◆ TASK ITEM ◆
The lines wanted are those in the data below that include "CrtYd".

**** RECORDS PROVIDED

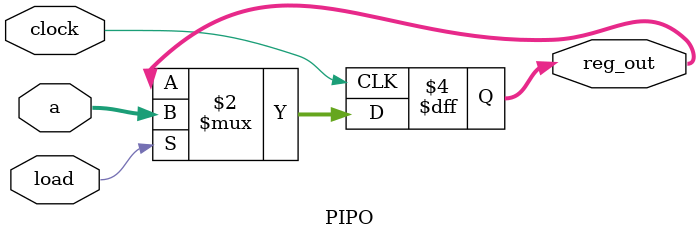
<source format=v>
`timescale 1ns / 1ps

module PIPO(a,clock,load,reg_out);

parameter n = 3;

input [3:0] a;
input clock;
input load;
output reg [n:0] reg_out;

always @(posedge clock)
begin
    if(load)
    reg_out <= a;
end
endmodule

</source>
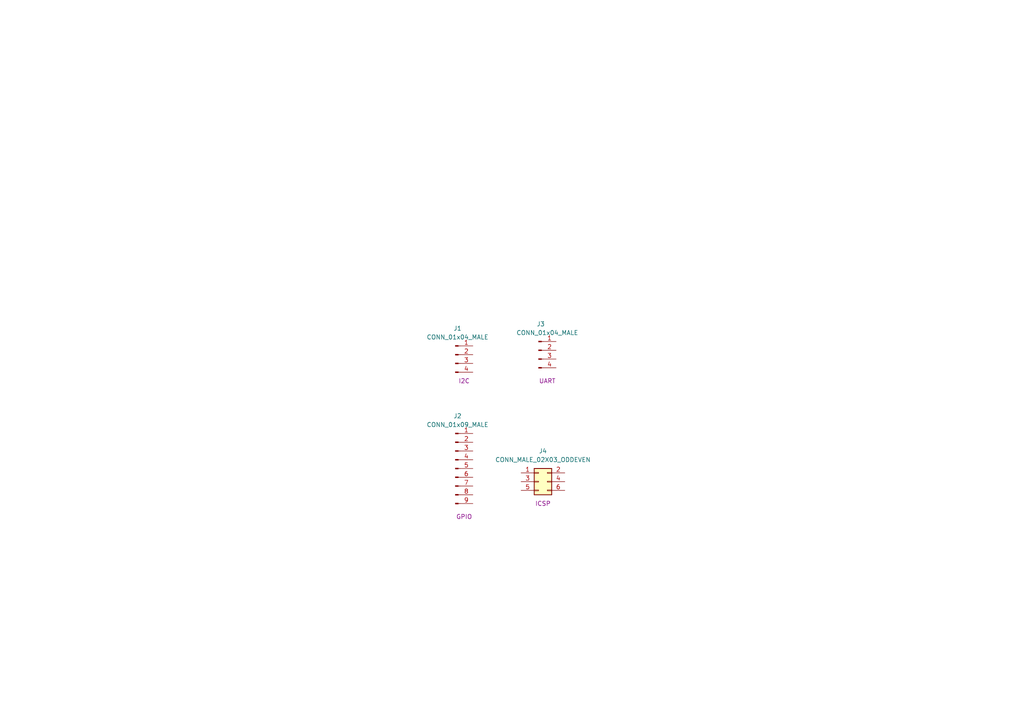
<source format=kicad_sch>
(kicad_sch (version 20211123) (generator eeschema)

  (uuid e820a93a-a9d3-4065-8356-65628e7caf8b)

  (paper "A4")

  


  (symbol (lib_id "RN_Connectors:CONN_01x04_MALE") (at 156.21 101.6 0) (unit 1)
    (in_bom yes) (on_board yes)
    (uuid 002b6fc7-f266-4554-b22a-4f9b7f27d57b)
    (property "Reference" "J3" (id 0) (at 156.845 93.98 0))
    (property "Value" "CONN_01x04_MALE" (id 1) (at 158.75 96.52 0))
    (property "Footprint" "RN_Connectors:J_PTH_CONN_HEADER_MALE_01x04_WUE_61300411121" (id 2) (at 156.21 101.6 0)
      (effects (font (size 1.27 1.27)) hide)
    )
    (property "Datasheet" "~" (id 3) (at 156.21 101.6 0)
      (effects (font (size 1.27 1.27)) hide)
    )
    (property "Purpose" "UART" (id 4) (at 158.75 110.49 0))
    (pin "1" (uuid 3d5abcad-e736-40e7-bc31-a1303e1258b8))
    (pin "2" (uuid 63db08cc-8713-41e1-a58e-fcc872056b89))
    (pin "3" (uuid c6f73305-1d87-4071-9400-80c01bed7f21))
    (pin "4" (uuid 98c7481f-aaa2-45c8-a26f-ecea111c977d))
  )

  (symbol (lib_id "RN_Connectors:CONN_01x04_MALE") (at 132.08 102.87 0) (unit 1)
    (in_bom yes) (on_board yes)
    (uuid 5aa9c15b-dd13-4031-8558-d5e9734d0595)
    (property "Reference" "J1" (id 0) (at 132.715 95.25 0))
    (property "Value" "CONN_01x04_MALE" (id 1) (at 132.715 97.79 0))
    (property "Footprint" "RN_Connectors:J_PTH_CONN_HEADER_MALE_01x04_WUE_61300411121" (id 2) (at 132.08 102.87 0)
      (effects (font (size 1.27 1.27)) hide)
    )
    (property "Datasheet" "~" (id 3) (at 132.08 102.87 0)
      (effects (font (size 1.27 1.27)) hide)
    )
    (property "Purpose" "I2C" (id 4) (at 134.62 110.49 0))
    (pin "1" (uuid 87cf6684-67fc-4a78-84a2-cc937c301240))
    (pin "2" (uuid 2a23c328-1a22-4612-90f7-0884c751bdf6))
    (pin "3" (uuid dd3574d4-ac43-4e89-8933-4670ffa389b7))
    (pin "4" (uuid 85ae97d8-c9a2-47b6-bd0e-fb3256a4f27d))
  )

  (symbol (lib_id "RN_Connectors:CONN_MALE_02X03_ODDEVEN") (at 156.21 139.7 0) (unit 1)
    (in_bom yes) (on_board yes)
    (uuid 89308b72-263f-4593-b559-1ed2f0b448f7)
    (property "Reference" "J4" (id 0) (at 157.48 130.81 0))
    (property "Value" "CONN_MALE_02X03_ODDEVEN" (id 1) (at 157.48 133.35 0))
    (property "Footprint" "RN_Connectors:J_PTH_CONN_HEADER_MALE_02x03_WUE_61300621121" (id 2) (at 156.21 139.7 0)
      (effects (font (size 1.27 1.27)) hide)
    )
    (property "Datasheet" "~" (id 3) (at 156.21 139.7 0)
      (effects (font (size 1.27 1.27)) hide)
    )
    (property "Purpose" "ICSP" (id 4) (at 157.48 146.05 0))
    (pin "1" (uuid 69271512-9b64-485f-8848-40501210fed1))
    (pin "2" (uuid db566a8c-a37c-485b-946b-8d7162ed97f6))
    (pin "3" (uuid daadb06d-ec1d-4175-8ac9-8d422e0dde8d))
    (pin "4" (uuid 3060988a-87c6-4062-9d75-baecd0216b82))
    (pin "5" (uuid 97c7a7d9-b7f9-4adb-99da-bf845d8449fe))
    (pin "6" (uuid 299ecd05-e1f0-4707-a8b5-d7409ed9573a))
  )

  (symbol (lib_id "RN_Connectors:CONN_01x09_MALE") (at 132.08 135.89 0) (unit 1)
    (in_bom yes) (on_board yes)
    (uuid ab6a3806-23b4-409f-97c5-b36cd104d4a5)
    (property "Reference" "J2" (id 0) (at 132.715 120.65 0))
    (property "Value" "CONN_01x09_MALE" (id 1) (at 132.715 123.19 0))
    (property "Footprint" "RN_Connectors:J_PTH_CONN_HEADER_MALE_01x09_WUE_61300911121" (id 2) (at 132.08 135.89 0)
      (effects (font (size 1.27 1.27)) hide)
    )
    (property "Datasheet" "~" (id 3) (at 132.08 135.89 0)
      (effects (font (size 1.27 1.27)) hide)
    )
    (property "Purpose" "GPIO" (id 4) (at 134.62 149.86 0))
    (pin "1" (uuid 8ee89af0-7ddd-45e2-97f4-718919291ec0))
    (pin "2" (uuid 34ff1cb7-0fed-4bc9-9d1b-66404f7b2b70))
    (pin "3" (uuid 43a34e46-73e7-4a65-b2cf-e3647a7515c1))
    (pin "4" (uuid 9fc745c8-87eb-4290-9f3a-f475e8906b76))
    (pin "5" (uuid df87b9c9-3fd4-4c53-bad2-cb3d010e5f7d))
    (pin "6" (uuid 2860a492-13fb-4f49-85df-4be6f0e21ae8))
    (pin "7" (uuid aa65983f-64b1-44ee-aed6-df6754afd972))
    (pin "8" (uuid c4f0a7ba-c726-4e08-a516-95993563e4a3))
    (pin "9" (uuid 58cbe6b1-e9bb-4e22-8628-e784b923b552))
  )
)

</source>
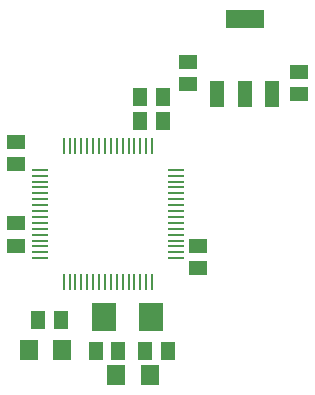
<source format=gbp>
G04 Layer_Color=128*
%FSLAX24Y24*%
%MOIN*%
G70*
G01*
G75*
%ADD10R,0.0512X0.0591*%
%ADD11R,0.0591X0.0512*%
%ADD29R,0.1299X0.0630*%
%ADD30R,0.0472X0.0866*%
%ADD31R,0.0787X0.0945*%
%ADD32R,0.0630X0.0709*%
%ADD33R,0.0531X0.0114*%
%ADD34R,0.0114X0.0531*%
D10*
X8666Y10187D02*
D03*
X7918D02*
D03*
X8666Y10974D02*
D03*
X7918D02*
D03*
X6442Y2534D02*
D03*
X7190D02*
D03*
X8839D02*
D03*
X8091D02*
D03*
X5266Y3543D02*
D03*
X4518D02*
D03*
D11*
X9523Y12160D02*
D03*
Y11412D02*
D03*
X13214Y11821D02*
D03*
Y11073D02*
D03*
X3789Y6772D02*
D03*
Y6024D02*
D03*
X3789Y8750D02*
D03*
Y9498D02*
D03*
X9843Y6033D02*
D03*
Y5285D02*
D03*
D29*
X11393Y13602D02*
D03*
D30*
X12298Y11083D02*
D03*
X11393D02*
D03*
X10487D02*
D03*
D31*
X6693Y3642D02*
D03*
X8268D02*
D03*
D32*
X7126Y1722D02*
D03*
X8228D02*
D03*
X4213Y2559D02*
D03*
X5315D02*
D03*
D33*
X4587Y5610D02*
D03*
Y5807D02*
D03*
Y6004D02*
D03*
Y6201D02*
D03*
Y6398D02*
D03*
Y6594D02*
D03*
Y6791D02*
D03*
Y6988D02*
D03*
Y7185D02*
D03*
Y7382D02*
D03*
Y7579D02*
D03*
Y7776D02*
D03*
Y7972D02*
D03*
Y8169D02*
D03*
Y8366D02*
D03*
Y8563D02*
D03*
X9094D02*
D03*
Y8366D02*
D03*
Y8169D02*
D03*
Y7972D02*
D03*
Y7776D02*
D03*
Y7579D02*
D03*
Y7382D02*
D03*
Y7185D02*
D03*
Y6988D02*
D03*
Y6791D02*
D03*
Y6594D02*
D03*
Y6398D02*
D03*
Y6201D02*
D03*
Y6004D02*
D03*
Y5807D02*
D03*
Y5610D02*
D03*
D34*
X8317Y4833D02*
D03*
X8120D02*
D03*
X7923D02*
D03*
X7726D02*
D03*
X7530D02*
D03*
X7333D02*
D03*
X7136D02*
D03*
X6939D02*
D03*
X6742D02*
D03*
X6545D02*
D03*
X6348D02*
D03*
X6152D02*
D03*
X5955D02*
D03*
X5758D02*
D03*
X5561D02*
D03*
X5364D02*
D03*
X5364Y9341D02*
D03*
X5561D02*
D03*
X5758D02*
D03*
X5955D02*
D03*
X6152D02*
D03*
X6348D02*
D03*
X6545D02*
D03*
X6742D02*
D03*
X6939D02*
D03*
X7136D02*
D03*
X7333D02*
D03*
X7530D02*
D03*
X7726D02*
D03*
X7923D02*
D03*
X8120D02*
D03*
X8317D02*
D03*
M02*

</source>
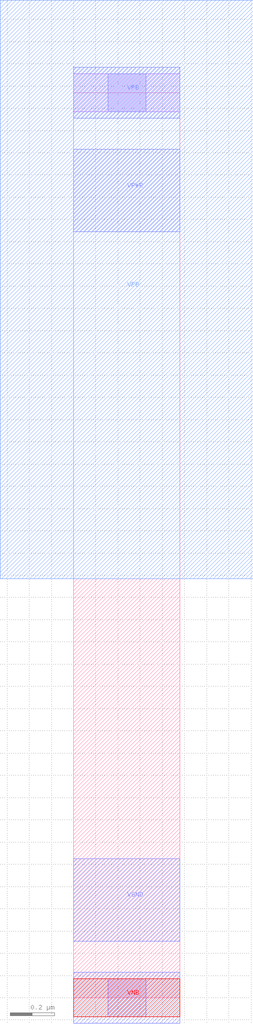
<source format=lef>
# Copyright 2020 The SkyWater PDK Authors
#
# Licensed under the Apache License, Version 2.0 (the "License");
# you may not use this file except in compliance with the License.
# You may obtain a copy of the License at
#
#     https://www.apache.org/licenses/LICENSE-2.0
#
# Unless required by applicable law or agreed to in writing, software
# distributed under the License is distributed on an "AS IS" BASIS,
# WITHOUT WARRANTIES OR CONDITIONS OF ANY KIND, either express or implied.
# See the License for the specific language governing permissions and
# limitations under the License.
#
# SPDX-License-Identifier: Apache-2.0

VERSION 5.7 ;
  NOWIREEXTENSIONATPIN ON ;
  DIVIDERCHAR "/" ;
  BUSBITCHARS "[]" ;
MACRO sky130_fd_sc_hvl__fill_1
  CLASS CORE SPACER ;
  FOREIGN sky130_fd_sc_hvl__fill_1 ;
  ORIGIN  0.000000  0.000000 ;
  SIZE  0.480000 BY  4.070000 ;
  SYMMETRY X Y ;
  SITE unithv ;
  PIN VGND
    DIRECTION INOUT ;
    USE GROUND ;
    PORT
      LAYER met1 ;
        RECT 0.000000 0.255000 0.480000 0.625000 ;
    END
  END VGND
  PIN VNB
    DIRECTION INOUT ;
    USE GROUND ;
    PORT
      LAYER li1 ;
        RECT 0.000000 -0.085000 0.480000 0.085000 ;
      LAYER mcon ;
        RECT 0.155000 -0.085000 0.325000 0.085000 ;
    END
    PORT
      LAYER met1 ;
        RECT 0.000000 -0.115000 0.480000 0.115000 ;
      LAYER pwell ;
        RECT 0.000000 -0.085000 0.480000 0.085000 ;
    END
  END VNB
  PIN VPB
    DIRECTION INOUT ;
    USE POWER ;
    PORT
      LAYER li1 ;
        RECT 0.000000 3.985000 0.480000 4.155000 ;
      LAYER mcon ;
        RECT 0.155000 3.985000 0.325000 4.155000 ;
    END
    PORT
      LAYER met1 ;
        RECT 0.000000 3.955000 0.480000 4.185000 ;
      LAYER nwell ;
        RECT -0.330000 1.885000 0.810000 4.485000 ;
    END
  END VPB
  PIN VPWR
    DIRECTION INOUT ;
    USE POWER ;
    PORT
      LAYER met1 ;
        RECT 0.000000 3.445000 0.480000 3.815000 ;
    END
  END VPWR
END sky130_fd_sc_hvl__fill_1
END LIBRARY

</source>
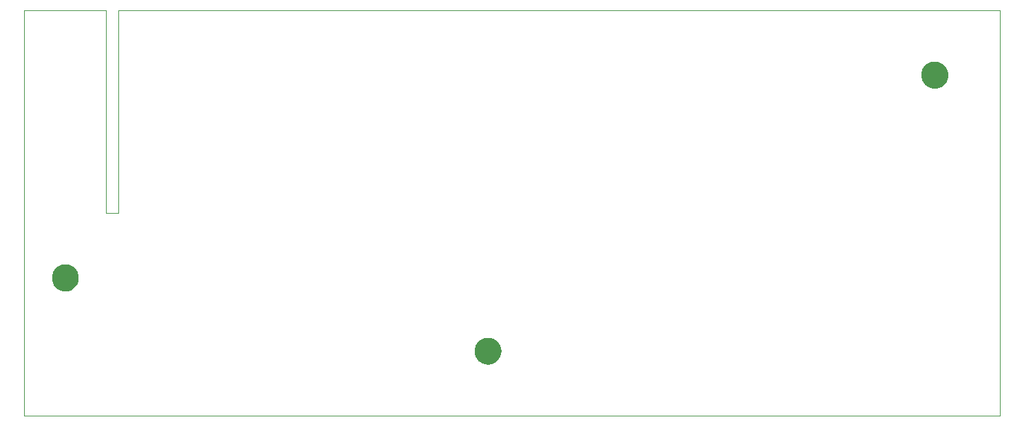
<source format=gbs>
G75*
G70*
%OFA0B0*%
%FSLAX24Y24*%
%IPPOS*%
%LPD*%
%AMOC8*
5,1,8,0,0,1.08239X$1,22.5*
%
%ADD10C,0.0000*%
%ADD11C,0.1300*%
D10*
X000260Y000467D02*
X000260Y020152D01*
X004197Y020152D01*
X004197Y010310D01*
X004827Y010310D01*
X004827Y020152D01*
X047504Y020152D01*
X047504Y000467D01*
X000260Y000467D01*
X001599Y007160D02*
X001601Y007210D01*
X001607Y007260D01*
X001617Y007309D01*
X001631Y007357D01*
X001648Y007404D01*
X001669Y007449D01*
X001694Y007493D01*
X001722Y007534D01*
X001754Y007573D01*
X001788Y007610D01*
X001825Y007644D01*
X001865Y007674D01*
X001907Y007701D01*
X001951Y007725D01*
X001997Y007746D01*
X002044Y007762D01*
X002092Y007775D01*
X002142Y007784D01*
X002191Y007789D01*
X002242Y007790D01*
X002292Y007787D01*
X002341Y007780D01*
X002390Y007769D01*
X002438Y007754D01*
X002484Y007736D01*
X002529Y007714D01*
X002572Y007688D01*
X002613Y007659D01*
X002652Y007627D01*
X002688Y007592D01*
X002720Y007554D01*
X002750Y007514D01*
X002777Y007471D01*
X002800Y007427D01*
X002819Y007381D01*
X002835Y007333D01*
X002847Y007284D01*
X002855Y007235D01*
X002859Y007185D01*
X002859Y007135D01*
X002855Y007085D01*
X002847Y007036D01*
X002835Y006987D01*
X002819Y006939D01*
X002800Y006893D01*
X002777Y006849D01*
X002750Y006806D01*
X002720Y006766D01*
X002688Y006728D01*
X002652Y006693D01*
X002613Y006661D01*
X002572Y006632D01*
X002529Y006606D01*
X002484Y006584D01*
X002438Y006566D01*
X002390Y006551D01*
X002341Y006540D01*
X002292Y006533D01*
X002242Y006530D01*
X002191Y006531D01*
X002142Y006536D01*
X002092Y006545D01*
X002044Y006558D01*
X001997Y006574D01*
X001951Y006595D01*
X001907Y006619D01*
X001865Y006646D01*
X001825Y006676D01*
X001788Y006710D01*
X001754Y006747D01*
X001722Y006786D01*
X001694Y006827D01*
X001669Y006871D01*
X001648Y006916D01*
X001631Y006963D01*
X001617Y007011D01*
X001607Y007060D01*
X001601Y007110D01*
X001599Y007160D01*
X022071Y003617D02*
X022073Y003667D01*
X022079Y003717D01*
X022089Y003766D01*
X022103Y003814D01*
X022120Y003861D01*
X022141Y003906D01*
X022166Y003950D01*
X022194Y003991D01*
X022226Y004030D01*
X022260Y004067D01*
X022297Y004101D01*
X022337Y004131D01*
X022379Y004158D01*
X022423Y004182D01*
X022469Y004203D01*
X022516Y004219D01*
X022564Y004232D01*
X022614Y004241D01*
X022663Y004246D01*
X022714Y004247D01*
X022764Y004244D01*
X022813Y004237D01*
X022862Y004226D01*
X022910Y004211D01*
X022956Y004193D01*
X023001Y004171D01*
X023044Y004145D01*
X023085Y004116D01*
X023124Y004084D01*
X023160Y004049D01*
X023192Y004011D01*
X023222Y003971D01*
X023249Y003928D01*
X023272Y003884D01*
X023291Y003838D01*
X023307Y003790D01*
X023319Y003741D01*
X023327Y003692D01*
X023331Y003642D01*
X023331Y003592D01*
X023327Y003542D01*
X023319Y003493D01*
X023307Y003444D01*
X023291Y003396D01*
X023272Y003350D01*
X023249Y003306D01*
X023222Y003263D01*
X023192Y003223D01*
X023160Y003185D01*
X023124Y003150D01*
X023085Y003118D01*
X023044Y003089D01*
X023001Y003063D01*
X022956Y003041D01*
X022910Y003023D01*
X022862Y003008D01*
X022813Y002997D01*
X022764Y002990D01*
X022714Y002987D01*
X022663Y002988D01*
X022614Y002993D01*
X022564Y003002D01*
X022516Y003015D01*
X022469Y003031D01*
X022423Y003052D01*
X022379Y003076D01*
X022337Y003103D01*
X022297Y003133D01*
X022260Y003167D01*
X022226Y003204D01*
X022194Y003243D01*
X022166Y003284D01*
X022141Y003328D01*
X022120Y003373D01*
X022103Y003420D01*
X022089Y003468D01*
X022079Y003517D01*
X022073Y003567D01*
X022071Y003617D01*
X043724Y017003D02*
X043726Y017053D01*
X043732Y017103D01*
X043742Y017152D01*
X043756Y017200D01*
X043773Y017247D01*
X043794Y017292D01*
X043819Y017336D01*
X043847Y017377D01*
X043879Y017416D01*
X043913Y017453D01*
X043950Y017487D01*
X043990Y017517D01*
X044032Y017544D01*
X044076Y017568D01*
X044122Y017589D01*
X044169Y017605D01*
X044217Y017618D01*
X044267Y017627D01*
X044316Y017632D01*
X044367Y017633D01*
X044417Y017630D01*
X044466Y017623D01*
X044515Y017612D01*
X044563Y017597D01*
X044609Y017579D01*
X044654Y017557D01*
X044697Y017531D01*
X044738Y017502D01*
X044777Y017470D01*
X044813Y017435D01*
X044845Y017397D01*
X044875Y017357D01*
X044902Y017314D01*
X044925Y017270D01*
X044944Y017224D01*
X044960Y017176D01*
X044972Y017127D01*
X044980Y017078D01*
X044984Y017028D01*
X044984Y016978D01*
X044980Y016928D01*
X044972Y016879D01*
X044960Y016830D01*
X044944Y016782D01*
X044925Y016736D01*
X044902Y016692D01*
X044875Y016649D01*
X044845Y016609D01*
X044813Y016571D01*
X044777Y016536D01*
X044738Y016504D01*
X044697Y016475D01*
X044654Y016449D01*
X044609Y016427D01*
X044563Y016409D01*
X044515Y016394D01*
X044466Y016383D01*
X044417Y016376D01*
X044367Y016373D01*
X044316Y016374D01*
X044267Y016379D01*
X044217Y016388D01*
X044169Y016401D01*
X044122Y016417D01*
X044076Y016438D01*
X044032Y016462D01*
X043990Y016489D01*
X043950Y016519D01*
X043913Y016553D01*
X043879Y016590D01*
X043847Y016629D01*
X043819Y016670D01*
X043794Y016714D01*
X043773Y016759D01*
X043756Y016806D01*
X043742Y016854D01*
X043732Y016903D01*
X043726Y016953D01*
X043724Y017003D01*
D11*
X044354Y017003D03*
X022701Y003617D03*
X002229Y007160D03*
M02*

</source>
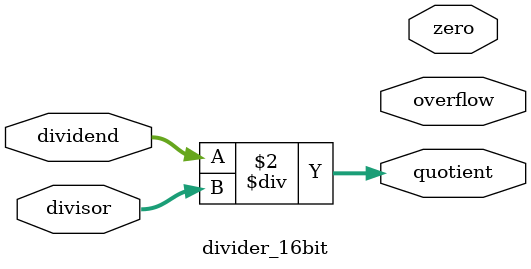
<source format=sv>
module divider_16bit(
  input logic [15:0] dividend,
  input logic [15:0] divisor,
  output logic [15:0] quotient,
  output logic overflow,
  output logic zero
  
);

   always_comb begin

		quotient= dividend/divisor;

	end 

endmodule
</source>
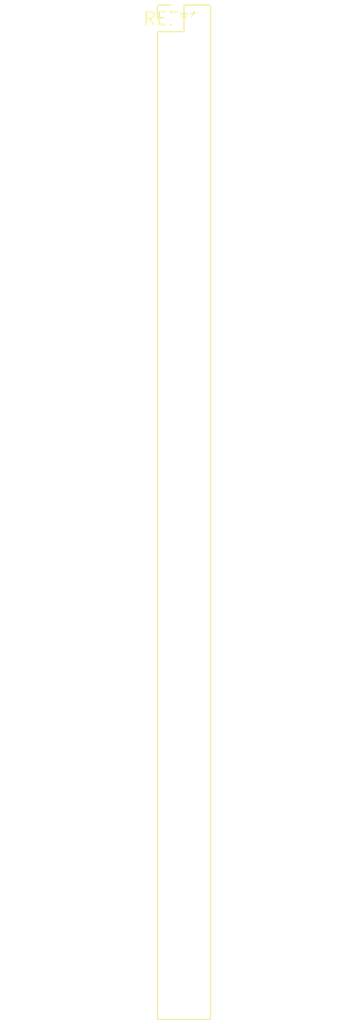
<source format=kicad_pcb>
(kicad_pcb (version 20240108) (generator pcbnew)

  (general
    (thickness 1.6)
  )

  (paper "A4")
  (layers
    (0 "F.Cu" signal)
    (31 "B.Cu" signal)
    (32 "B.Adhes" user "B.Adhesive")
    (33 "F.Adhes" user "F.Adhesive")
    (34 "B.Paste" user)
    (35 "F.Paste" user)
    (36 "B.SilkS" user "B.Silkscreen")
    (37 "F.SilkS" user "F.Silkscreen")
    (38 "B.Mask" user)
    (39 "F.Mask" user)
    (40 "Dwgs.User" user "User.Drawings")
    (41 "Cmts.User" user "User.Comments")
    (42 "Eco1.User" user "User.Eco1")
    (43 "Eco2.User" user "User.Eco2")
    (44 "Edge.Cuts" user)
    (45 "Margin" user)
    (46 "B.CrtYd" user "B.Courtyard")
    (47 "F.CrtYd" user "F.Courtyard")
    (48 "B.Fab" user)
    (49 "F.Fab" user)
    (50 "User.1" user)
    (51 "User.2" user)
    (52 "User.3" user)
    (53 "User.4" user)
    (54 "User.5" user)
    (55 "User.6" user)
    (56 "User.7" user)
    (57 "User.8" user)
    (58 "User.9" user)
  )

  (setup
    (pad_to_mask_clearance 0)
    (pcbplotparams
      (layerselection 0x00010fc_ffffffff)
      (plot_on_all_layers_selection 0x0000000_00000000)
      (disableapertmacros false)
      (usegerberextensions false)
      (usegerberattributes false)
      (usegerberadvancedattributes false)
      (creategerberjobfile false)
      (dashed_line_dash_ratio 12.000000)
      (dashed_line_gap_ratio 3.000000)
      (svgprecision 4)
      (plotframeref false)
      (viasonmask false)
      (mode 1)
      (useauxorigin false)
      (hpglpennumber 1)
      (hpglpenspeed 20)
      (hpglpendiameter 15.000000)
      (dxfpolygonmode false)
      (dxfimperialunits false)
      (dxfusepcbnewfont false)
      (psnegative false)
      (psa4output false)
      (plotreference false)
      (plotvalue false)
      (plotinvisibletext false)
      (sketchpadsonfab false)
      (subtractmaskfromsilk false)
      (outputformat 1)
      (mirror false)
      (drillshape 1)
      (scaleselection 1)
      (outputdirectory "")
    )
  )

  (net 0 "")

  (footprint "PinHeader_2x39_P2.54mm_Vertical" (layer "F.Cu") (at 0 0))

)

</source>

********

◆ PROBLEM SOLUTION ◆
    (46 "B.CrtYd" user "B.Courtyard")
    (47 "F.CrtYd" user "F.Courtyard")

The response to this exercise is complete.